GRAND RAPIDS, Mich. (WOOD) — A study by the Van Andel Institute has made key insights on how dieting and exercise may have a larger role in the future treatment of infections, diseases, and cancers.

“This study helps us better understand how nutrition affects the immune system,” said VAI professor and the study’s author Russell Jones, Ph.D. “This is an exciting first step and we look forward to one day translating this knowledge into dietary recommendations to boost immune function.”

The main finding of the study is that ketone bodies, a by-product of the liver, drastically increase production when sugar in the body is in short supply. This can be caused during exercise, when cells are rapidly burned through fuel, or fasting, when there is less food available to be broken down into glucose.

When the body is in short supply of glucose, the ramps up ketone bodies to help fuel vital organs. The study found these higher levels of ketone bodies help power immune cells. That finding draws a new correlation between diet and immunity.

Jones and colleagues demonstrate that T cells, the soldiers of the immune system, increase in productivity when fueled by ketone bodies rather than glucose. The ketone bodies reprogram the T cells to better neutralize threats like infections, diseases, and cancers.

“This work underscores how different nutrient fuels source distinct cellular functions,” said Peter Crawford, M.D., Ph.D., vice dean for research and professor of medicine at University of Minnesota Medical School. “It also fosters future interest in considering the diversity of nutrient fuel utilization patterns among different immune cell types in varying infectious disease or cancer contexts.”

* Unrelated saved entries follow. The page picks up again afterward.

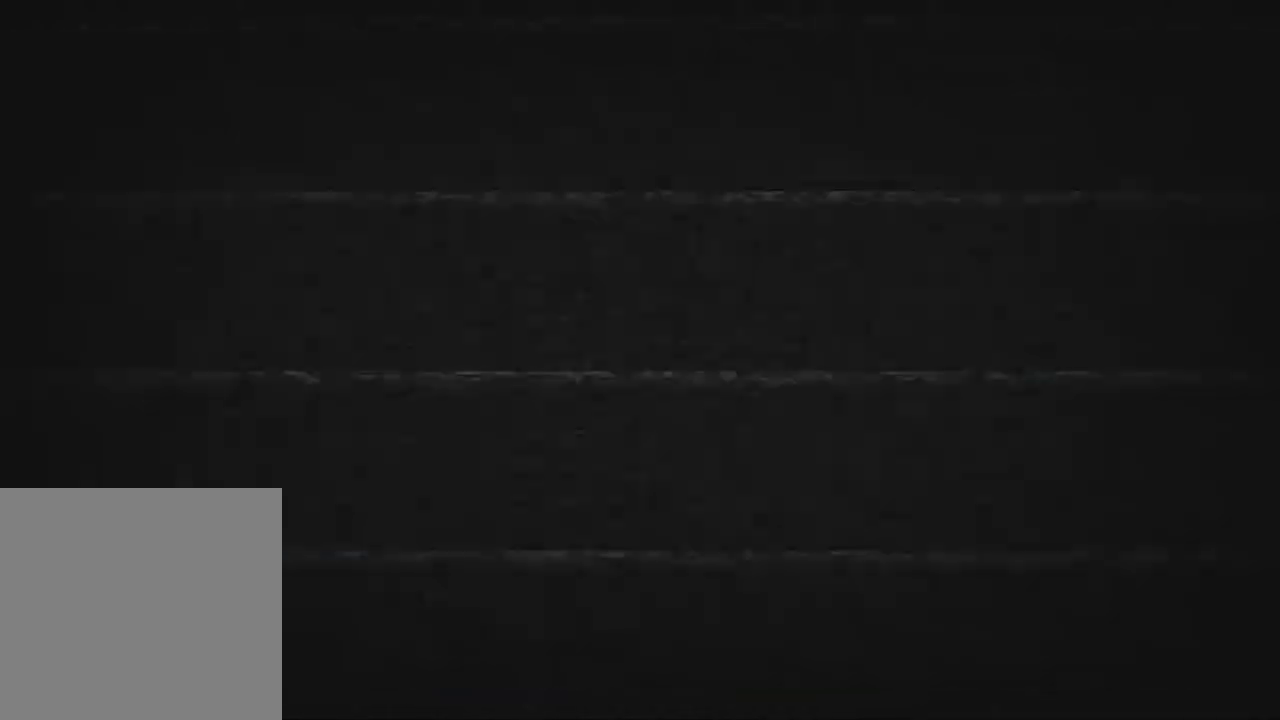
{"dt_ms": 500, "buttons": ["X", "DPAD_UP", "DPAD_RIGHT"], "left_stick": "right", "right_stick": "up", "events": [[17, "Y", "up"], [467, "DPAD_RIGHT", "down"], [467, "DPAD_UP", "down"], [467, "X", "down"]]}
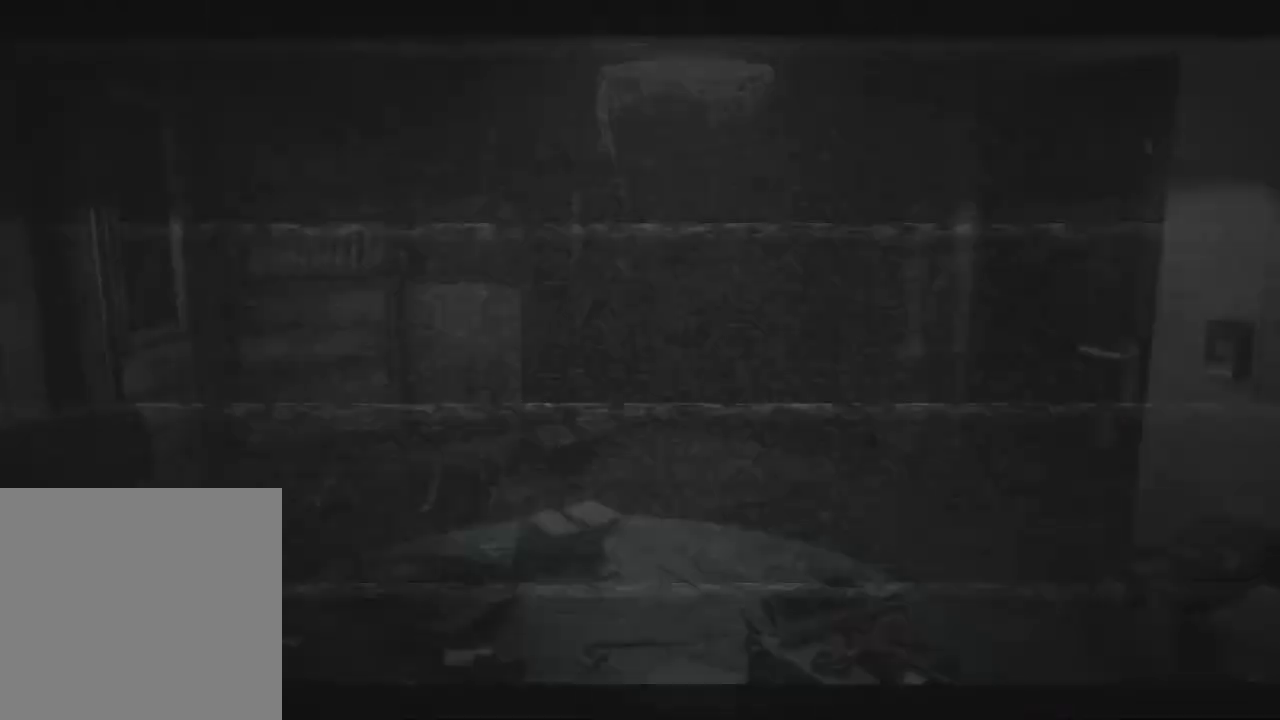
{"dt_ms": 500, "buttons": [], "left_stick": "right", "right_stick": "up"}
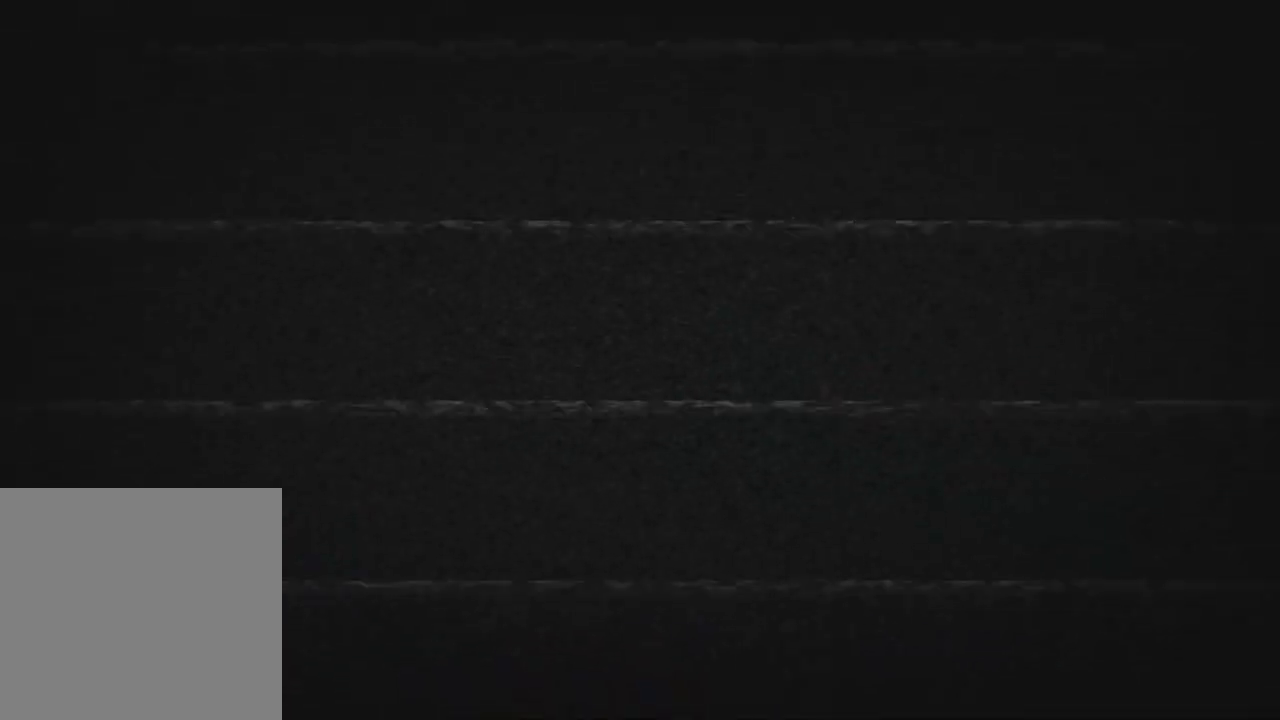
{"dt_ms": 500, "buttons": ["X", "DPAD_UP", "DPAD_LEFT"], "left_stick": "right", "right_stick": "up", "events": [[283, "DPAD_LEFT", "down"], [283, "X", "down"], [300, "DPAD_UP", "down"]]}
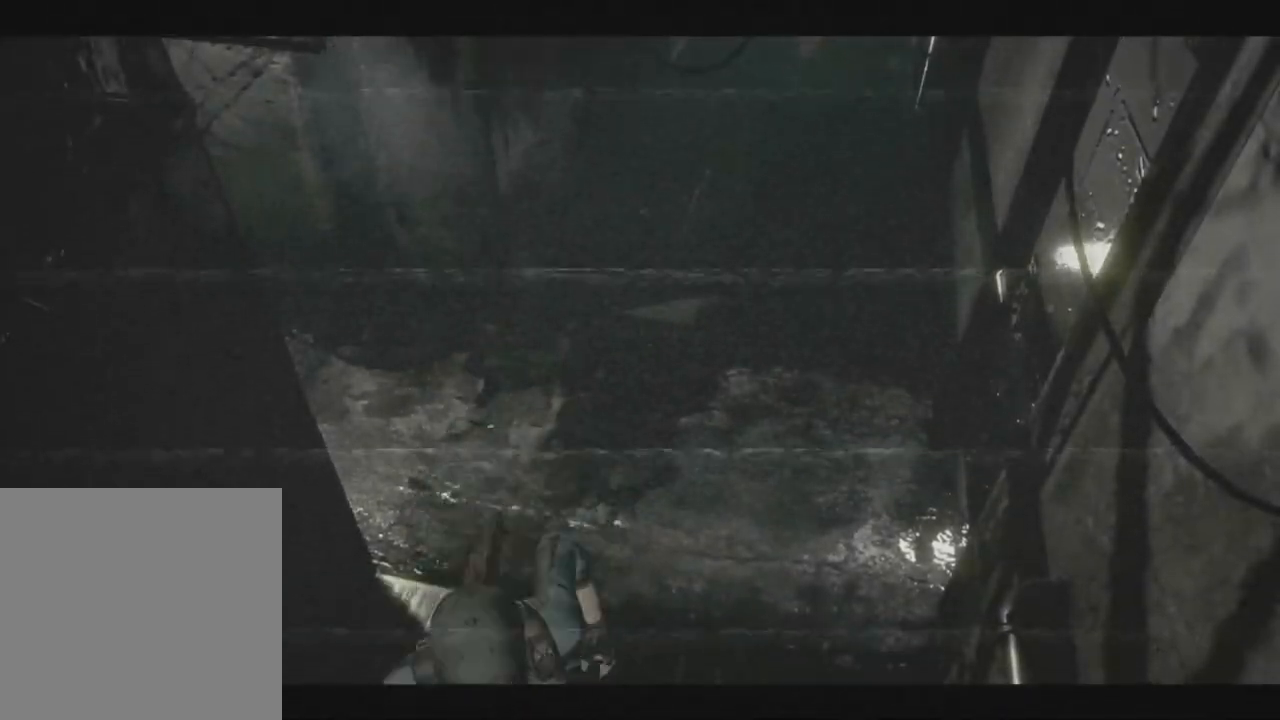
{"dt_ms": 500, "buttons": [], "left_stick": "right", "right_stick": "up"}
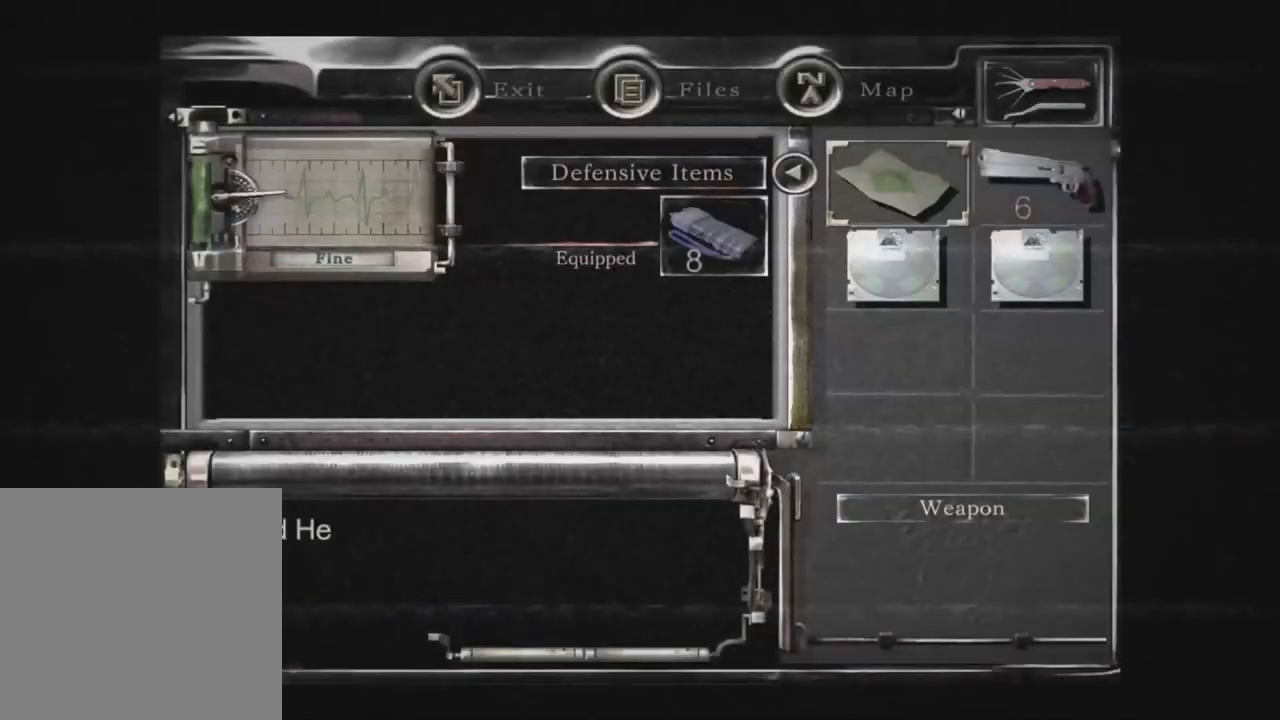
{"dt_ms": 500, "buttons": ["R1"], "left_stick": "right", "right_stick": "up", "events": [[67, "DPAD_RIGHT", "down"], [100, "DPAD_RIGHT", "up"], [267, "B", "down"], [300, "B", "up"], [317, "B", "down"], [350, "B", "up"], [400, "R1", "down"]]}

Although this study suggests increasing ketone bodies through fasting may enhance T cell function, other studies have shown fasting to suppress immune function. This, however, does not disprove either study, it simply highlights the intricate interactions between diet and the immune system and underscores the need for further research on the topic.

Jones and his colleagues continue to explore the relationship between fasting, ketone bodies, and the immune system, with a focus on T cells’ ability to fight cancer.